[[ RECORDED DATA open ]]

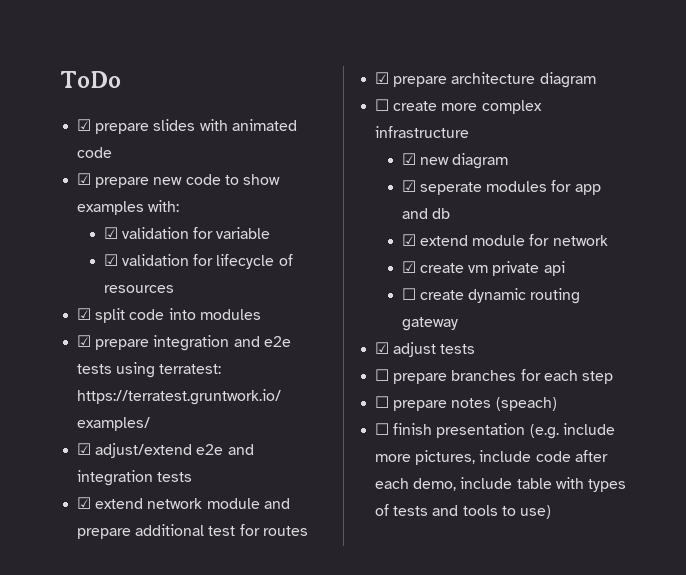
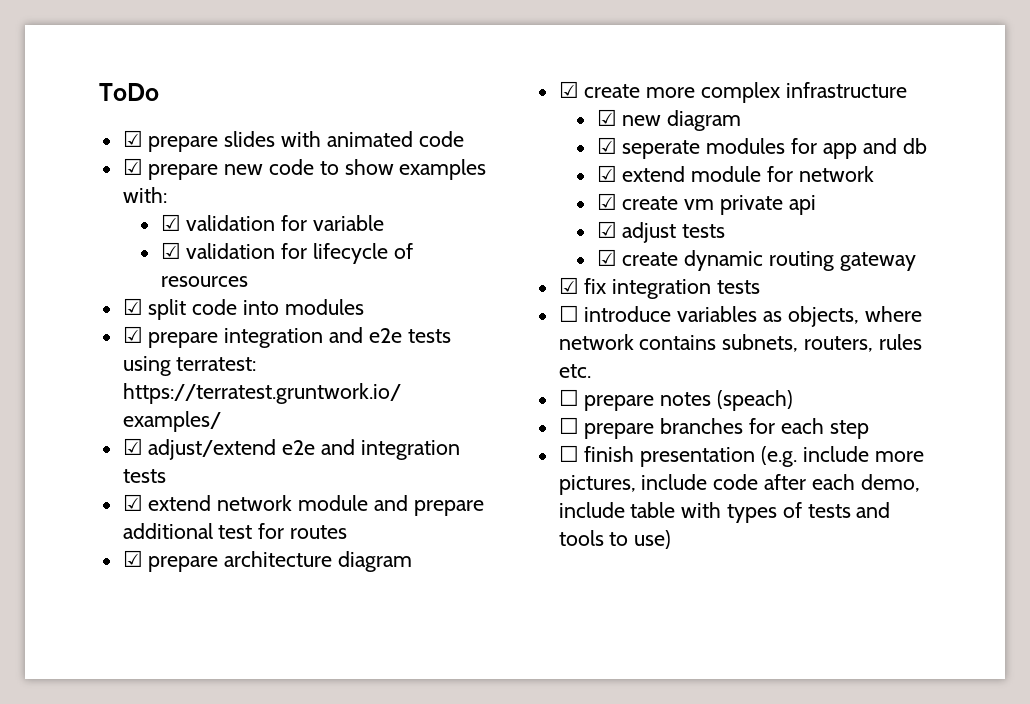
[375,99,390,111] ☐ -> [558,81,579,98] ☑
[401,288,416,300] ☐ -> [596,221,726,243] [596,249,617,266] ☑ adjust tests // ☑
[393,342,476,357] adjust tests -> [584,278,761,299] [558,305,922,327] [558,334,922,352] [558,364,591,378] [558,389,794,411] fix integration tests // ☐ introduce variables as objects, where network contains subnets, routers, rules etc. // ☐ prepare notes (speach)
[375,396,557,411] // ☐ prepare notes (speach) -> (869, 429) none

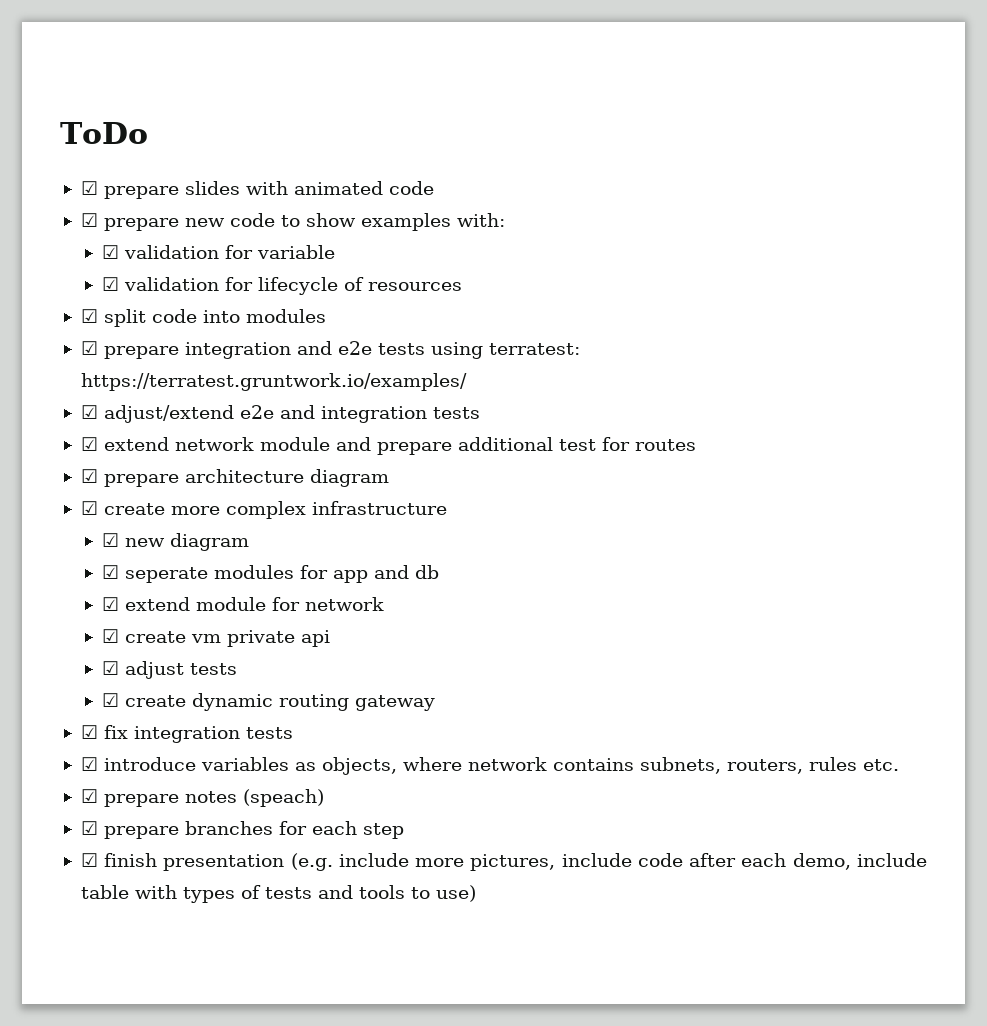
[558,305,579,322] ☐ -> [80,757,98,771] ☑
[558,389,579,406] ☐ -> [80,789,98,803] ☑
[558,417,579,434] ☐ -> [80,821,98,835] ☑
[558,445,579,462] ☐ -> [80,853,98,867] ☑

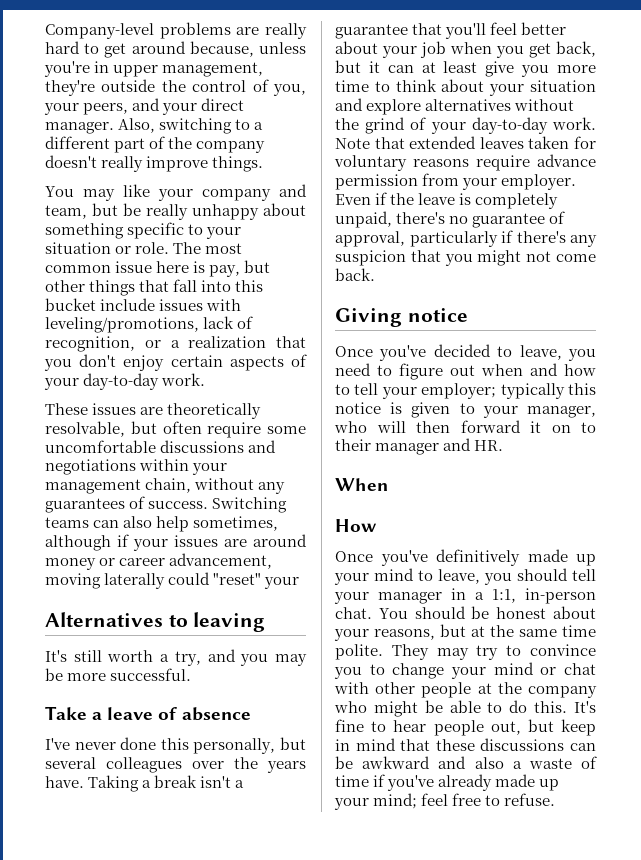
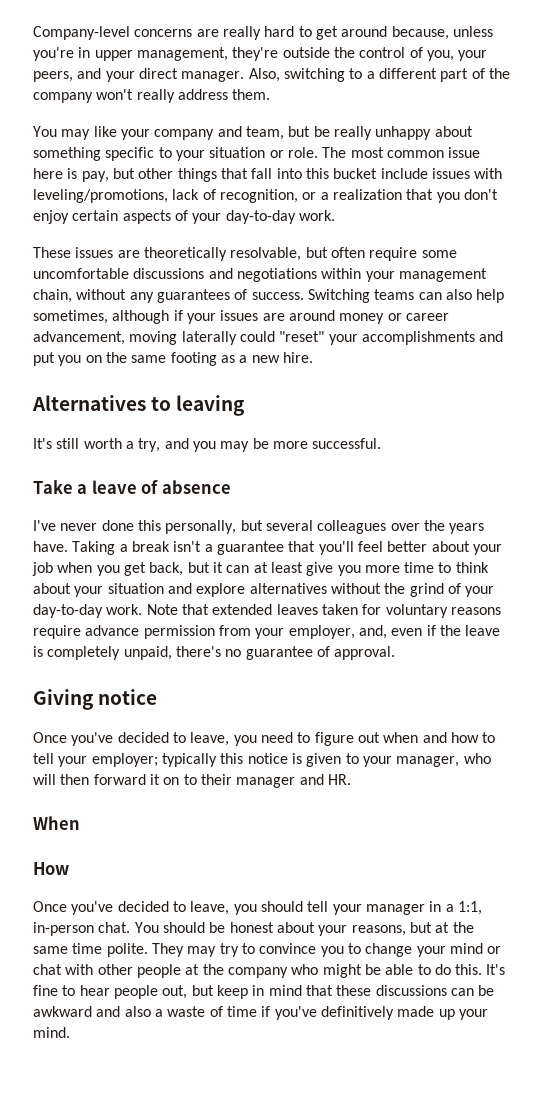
[159,22,231,39] problems -> [134,29,193,37] concerns
[45,155,264,172] doesn't really improve things. -> [96,89,271,103] won't really address them.
(300, 583) none -> [361,331,504,345] [33,352,313,366] accomplishments and put you on the same footing as a new hire.
[501,174,577,190] [335,194,371,205] employer. Even -> [288,625,423,639] employer, and, even
[335,230,597,247] [335,250,596,266] [335,268,375,281] approval, particularly if there's any suspicion that you might not come back. -> [334,646,396,660] approval.
[436,549,596,566] [334,568,414,585] definitively made up your mind -> [117,901,169,912] decided
[438,774,560,791] [334,793,556,810] already made up your mind; feel free to refuse. -> [320,1006,488,1020] [33,1027,70,1038] definitively made up your mind.

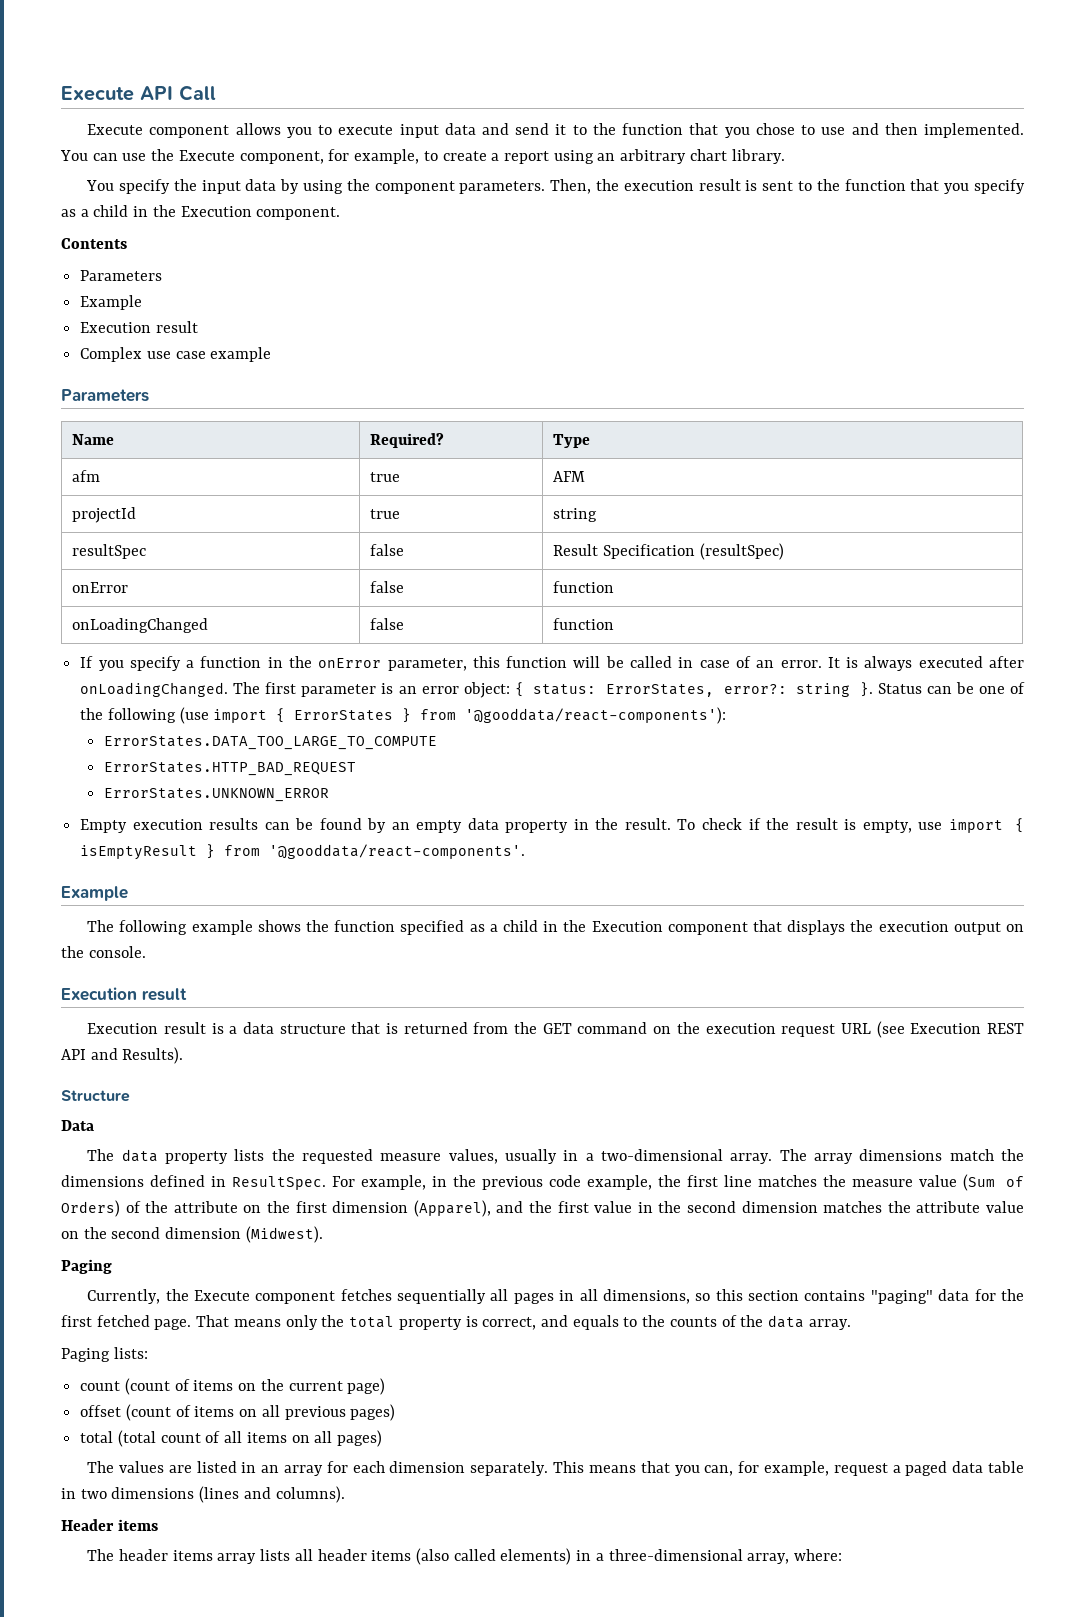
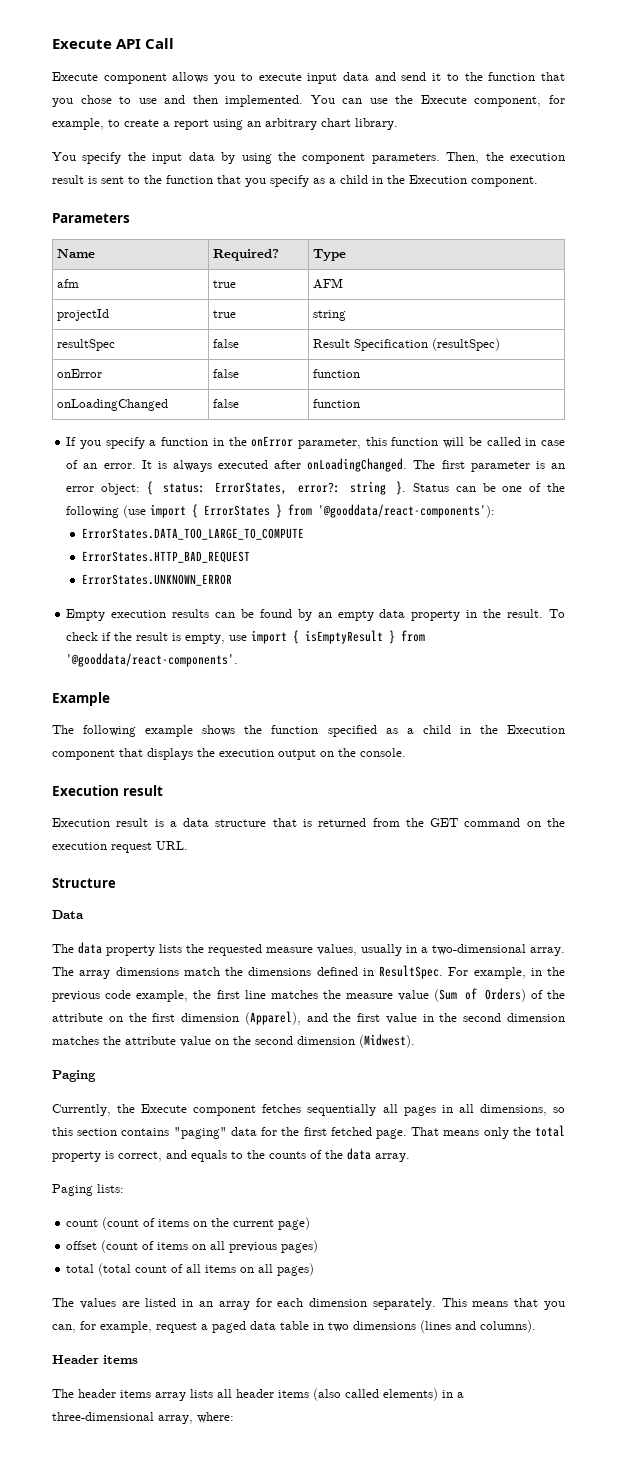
[61,238,127,249] [80,270,163,281] [80,295,143,310] [80,321,198,333] [80,347,272,362] // Contents // Parameters // Example // Execution result // Complex use case example -> (538, 181) none
[840,1021,1025,1038] [61,1047,184,1064] URL (see Execution REST API and Results). -> [156,841,188,850] URL.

[[ RECORDED DATA closed ]]

• REQUIRED ACTION: List the lines of the entries that include "speach".

• EXPECTED OUTPUT:
[393,342,476,357] adjust tests -> [584,278,761,299] [558,305,922,327] [558,334,922,352] [558,364,591,378] [558,389,794,411] fix integration tests // ☐ introduce variables as objects, where network contains subnets, routers, rules etc. // ☐ prepare notes (speach)
[375,396,557,411] // ☐ prepare notes (speach) -> (869, 429) none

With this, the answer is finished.